“Bring me a cup,” Iras said, with some impatience.
From the houdah the slave brought her a crystal goblet; then she said to Ben-Hur- “I will be your servant at the fountain.”
They walked to the pool together. He would have dipped the water for her, but she refused his offer, and kneeling, held the cup to be filled by the stream itself; nor yet content, when it was cooled and overrunning, she tendered him the first draught.
“No,” he said, putting the graceful hand aside, and seeing only the large eyes half hidden beneath the arches of the upraised brows, “be the service mine, I pray.” She persisted in having her way.
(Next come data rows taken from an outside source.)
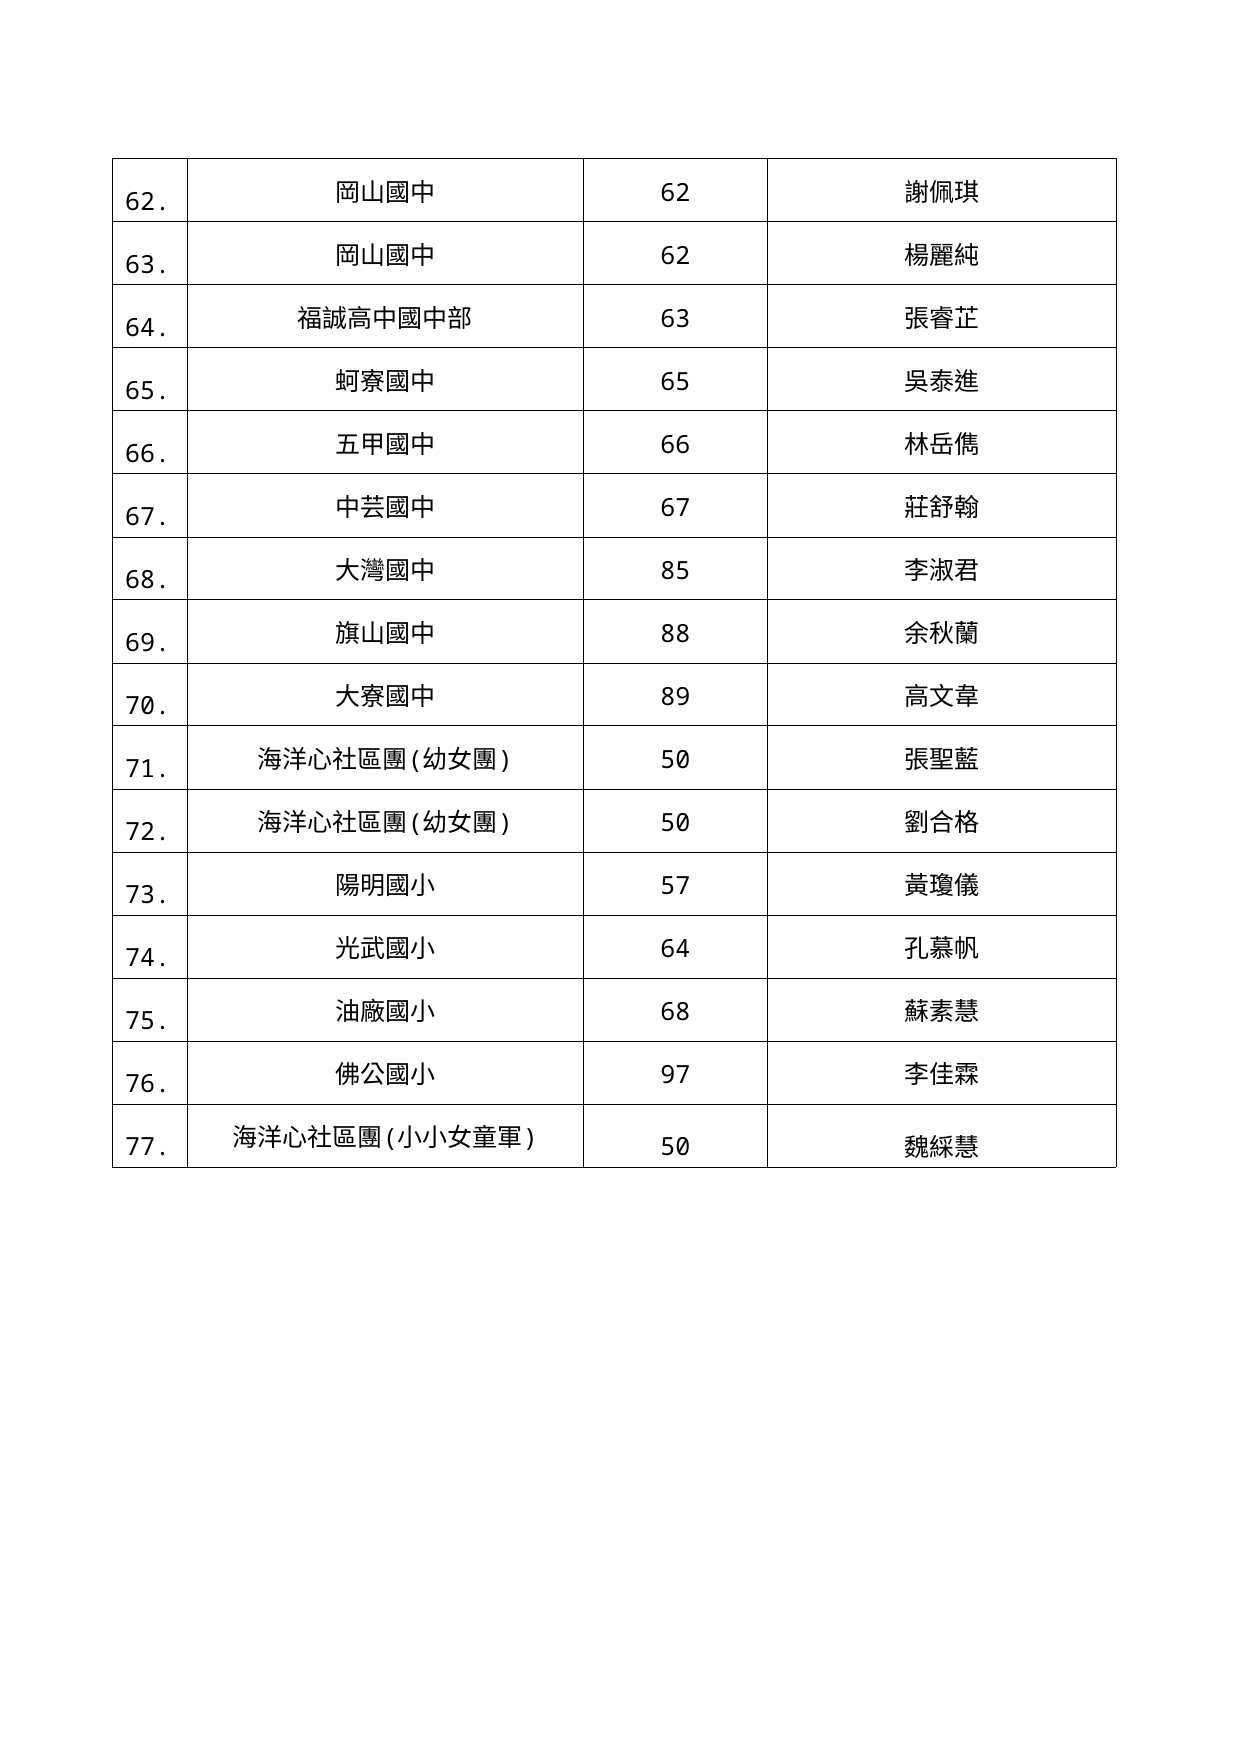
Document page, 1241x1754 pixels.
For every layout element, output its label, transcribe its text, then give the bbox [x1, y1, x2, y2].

table_cell 吳泰進 [768, 348, 1116, 410]
table_cell 50 [584, 790, 767, 851]
table_cell 黃瓊儀 [768, 853, 1116, 914]
table_cell 海洋心社區團(小小女童軍) [188, 1105, 583, 1167]
table_cell 66 [584, 411, 767, 473]
table_cell [113, 916, 187, 977]
table_cell 89 [584, 664, 767, 725]
table_cell 楊麗純 [768, 222, 1116, 284]
table_cell [113, 790, 187, 851]
table_cell 岡山國中 [188, 222, 583, 284]
table_cell [113, 411, 187, 473]
table_cell 蚵寮國中 [188, 348, 583, 410]
table_cell 油廠國小 [188, 979, 583, 1041]
table_cell [113, 285, 187, 347]
table_cell 88 [584, 600, 767, 662]
table_cell 佛公國小 [188, 1042, 583, 1103]
table_cell 張睿芷 [768, 285, 1116, 347]
table_cell 64 [584, 916, 767, 977]
table_cell 68 [584, 979, 767, 1041]
table_cell [113, 600, 187, 662]
table_cell 50 [584, 726, 767, 788]
table_cell 李佳霖 [768, 1042, 1116, 1103]
table_cell 孔慕帆 [768, 916, 1116, 977]
table_cell [113, 1042, 187, 1103]
table_cell 65 [584, 348, 767, 410]
table_cell [113, 348, 187, 410]
table_cell 岡山國中 [188, 159, 583, 221]
table_cell [113, 726, 187, 788]
table_cell 62 [584, 159, 767, 221]
table_cell 97 [584, 1042, 767, 1103]
table_cell [113, 1105, 187, 1167]
table_cell 62 [584, 222, 767, 284]
table_cell 莊舒翰 [768, 474, 1116, 536]
table_cell 林岳儁 [768, 411, 1116, 473]
table_cell 劉合格 [768, 790, 1116, 851]
table_cell [113, 159, 187, 221]
table_cell 中芸國中 [188, 474, 583, 536]
table_cell 旗山國中 [188, 600, 583, 662]
table_cell 余秋蘭 [768, 600, 1116, 662]
table_cell 福誠高中國中部 [188, 285, 583, 347]
table_cell [113, 222, 187, 284]
table_cell [113, 474, 187, 536]
table_cell 57 [584, 853, 767, 914]
table_cell 大灣國中 [188, 538, 583, 599]
table_cell [113, 853, 187, 914]
table_cell 光武國小 [188, 916, 583, 977]
table_cell 大寮國中 [188, 664, 583, 725]
table_cell [113, 538, 187, 599]
table_cell 63 [584, 285, 767, 347]
table_cell 蘇素慧 [768, 979, 1116, 1041]
table_cell 五甲國中 [188, 411, 583, 473]
table_cell 陽明國小 [188, 853, 583, 914]
table_cell 魏綵慧 [768, 1105, 1116, 1167]
table_cell 謝佩琪 [768, 159, 1116, 221]
table_cell 李淑君 [768, 538, 1116, 599]
table_cell [113, 664, 187, 725]
table_cell 海洋心社區團(幼女團) [188, 790, 583, 851]
table_cell 海洋心社區團(幼女團) [188, 726, 583, 788]
table_cell 67 [584, 474, 767, 536]
table_cell 50 [584, 1105, 767, 1167]
table_cell [113, 979, 187, 1041]
table_cell 張聖藍 [768, 726, 1116, 788]
table_cell 85 [584, 538, 767, 599]
table_cell 高文韋 [768, 664, 1116, 725]
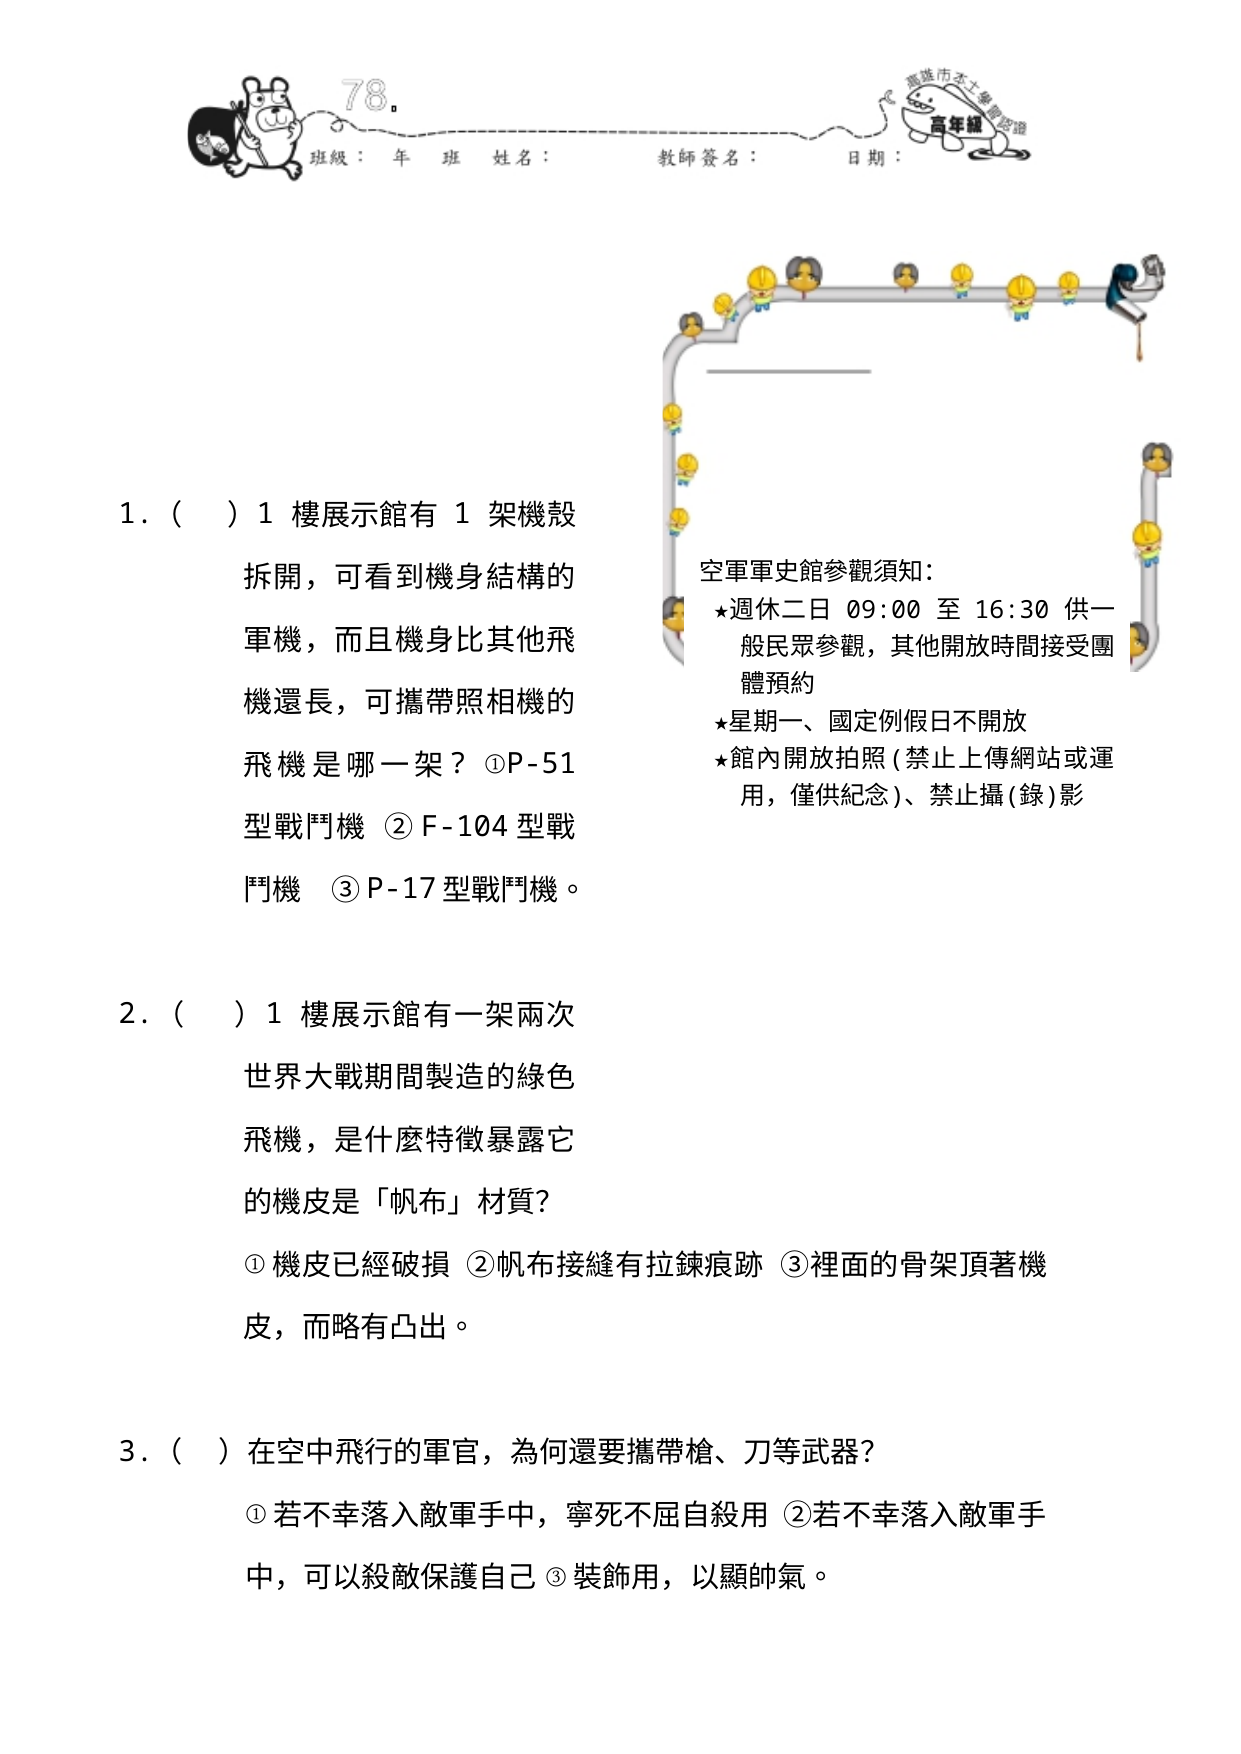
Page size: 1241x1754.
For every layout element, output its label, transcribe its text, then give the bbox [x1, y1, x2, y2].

text 1.（ ）1 樓展示館有 1 架機殼拆開，可看到機身結構的軍機，而且機身比其他飛機還長，可攜帶照相機的飛機是哪一架? ①P-51型戰鬥機 ②F-104型戰鬥機 ③P-17型戰鬥機。 [118, 471, 576, 908]
text ★星期一、國定例假日不開放 [713, 700, 1115, 738]
text 空軍軍史館參觀須知： [699, 548, 1115, 588]
text ★館內開放拍照(禁止上傳網站或運用，僅供紀念)、禁止攝(錄)影 [713, 738, 1115, 812]
text 3.（ ）在空中飛行的軍官，為何還要攜帶槍、刀等武器？ [118, 1408, 1053, 1471]
text ①若不幸落入敵軍手中，寧死不屈自殺用 ②若不幸落入敵軍手中，可以殺敵保護自己 ③裝飾用，以顯帥氣。 [245, 1471, 1053, 1596]
text ①機皮已經破損 ②帆布接縫有拉鍊痕跡 ③裡面的骨架頂著機皮，而略有凸出。 [243, 1221, 1049, 1346]
text ★週休二日 09:00 至 16:30 供一般民眾參觀，其他開放時間接受團體預約 [713, 588, 1115, 700]
text 2.（ ）1 樓展示館有一架兩次世界大戰期間製造的綠色飛機，是什麼特徵暴露它的機皮是「帆布」材質？ [118, 971, 576, 1221]
text 1.（ ）1 樓展示館有 1 架機殼拆開，可看到機身結構的軍機，而且機身比其他飛機還長，可攜帶照相機的飛機是哪一架? ①P-51型戰鬥機 ②F-104型戰鬥機 ③P-17型戰鬥機。 [684, 540, 1130, 820]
“In my country, O son of Hur, we have a saying, ‘Better a cupbearer to the fortunate than minister to a king.'”
“Fortunate!” he said.
There were both surprise and inquiry in the tone of his voice and in his look, and she said quickly- “The gods give us success as a sign by which we may know them on our side. Were you not winner in the Circus?”
His cheeks began to flush.
“That was one sign. There is another. In a combat with swords you slew a Roman.”
The flush deepened- not so much for the triumphs themselves as the flattery there was in the thought that she had followed his career with interest. A moment, and the pleasure was succeeded by a reflection. The combat, he knew, was matter of report throughout the East; but the name of the victor had been committed to a very few- Malluch, Ilderim, and Simonides. Could they have made a confidante of the woman? So with wonder and gratification he was confused; and seeing it, she arose and said, holding the cup over the pool- “O gods of Egypt! I give thanks for a hero discovered- thanks that the victim in the Palace of Idernee was not my king of men. And so, O holy gods, I pour and drink.”
Part of the contents of the cup she returned to the stream, the rest she drank. When she took the crystal from her lips, she laughed at him.
“O son of Hur, is it a fashion of the very brave to be so easily overcome by a woman? Take the cup now, and see if you cannot find a happy word in it for me!”
He took the cup, and stooped to refill it.
“A son of Israel has no gods whom he can libate,” he said, playing with the water to hide his amazement, now greater than before. What more did the Egyptian know about him? Had she been told of his relations with Simonides? And there was the treaty with Ilderim- had she knowledge of that also? He was struck with mistrust. Somebody had betrayed his secrets, and they were serious. And, besides, he was going to Jerusalem, just then of all the world the place where such intelligence possessed by an enemy might be most dangerous to him, his associates, and the cause. But was she an enemy? It is well for us that, while writing is slow, thought is instantaneous. When the cup was fairly cooled, he filled it and arose, saying, with indifference well affected- “Most fair, were I an Egyptian or a Greek or a Roman, I would say”- he raised the goblet overhead as he spoke- “O ye better gods! I give thanks that there are yet left to the world, despite its wrongs and sufferings, the charm of beauty and the solace of love, and I drink to her who best represents them- to Iras, loveliest of the daughters of the Nile!”